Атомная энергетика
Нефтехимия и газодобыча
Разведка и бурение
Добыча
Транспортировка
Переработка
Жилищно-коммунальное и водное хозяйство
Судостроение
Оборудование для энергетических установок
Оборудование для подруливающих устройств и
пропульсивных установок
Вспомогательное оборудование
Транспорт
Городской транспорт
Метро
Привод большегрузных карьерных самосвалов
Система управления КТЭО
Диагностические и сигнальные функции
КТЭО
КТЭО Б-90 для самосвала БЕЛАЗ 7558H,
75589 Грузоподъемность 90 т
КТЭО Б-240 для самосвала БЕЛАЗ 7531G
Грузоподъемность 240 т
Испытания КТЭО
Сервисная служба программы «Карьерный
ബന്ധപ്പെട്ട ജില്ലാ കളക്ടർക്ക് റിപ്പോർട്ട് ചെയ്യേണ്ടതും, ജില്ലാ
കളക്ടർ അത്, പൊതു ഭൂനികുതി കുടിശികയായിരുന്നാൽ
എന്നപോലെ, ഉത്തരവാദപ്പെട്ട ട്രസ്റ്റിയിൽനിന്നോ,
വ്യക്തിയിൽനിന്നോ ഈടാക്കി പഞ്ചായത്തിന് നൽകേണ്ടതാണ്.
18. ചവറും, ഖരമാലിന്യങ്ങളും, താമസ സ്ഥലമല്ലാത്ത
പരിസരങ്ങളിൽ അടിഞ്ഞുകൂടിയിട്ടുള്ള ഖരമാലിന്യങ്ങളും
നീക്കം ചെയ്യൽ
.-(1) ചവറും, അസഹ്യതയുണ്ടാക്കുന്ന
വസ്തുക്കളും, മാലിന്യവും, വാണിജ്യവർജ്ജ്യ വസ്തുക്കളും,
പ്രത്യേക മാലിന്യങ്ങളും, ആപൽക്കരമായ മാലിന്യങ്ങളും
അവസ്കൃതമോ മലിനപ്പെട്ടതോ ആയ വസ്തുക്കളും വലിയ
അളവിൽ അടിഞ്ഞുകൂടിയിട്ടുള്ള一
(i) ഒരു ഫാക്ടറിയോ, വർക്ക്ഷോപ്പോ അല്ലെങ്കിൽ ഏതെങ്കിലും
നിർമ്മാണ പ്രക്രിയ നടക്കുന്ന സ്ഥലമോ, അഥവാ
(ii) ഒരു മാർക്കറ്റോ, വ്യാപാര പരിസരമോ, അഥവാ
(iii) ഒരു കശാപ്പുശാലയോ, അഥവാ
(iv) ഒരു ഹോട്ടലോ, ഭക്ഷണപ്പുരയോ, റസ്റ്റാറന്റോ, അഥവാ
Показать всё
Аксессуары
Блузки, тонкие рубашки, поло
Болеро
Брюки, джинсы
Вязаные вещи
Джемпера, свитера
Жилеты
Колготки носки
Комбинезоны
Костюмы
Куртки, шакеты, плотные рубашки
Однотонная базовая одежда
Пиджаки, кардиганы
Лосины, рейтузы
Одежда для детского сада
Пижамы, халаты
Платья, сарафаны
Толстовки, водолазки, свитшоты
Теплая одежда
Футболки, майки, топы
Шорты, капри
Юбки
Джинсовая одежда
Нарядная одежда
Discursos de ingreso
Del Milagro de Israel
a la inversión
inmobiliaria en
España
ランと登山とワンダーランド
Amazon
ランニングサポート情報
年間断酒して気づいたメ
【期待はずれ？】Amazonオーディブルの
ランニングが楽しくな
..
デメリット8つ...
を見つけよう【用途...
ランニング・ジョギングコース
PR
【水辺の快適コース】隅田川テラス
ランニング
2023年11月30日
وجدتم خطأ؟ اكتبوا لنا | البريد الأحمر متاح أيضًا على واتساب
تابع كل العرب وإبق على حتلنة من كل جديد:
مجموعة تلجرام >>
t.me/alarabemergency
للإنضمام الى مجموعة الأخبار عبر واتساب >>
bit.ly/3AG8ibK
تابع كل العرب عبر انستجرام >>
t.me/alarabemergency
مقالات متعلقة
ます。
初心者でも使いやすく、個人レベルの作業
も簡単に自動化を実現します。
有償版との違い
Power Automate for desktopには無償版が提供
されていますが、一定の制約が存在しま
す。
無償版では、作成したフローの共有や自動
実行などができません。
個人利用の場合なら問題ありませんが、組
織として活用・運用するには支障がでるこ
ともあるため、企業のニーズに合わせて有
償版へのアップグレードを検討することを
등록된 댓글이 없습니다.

### PROBLEM TO WORK ON
Copy out, exactly as written, the line that contains "Толстовки, водолазки, свитшоты" along with every line that comes after it in the material above, and nothing else.

### TASK SOLUTION
Толстовки, водолазки, свитшоты
Теплая одежда
Футболки, майки, топы
Шорты, капри
Юбки
Джинсовая одежда
Нарядная одежда
Discursos de ingreso
Del Milagro de Israel
a la inversión
inmobiliaria en
España
ランと登山とワンダーランド
Amazon
ランニングサポート情報
年間断酒して気づいたメ
【期待はずれ？】Amazonオーディブルの
ランニングが楽しくな
..
デメリット8つ...
を見つけよう【用途...
ランニング・ジョギングコース
PR
【水辺の快適コース】隅田川テラス
ランニング
2023年11月30日
وجدتم خطأ؟ اكتبوا لنا | البريد الأحمر متاح أيضًا على واتساب
تابع كل العرب وإبق على حتلنة من كل جديد:
مجموعة تلجرام >>
t.me/alarabemergency
للإنضمام الى مجموعة الأخبار عبر واتساب >>
bit.ly/3AG8ibK
تابع كل العرب عبر انستجرام >>
t.me/alarabemergency
مقالات متعلقة
ます。
初心者でも使いやすく、個人レベルの作業
も簡単に自動化を実現します。
有償版との違い
Power Automate for desktopには無償版が提供
されていますが、一定の制約が存在しま
す。
無償版では、作成したフローの共有や自動
実行などができません。
個人利用の場合なら問題ありませんが、組
織として活用・運用するには支障がでるこ
ともあるため、企業のニーズに合わせて有
償版へのアップグレードを検討することを
등록된 댓글이 없습니다.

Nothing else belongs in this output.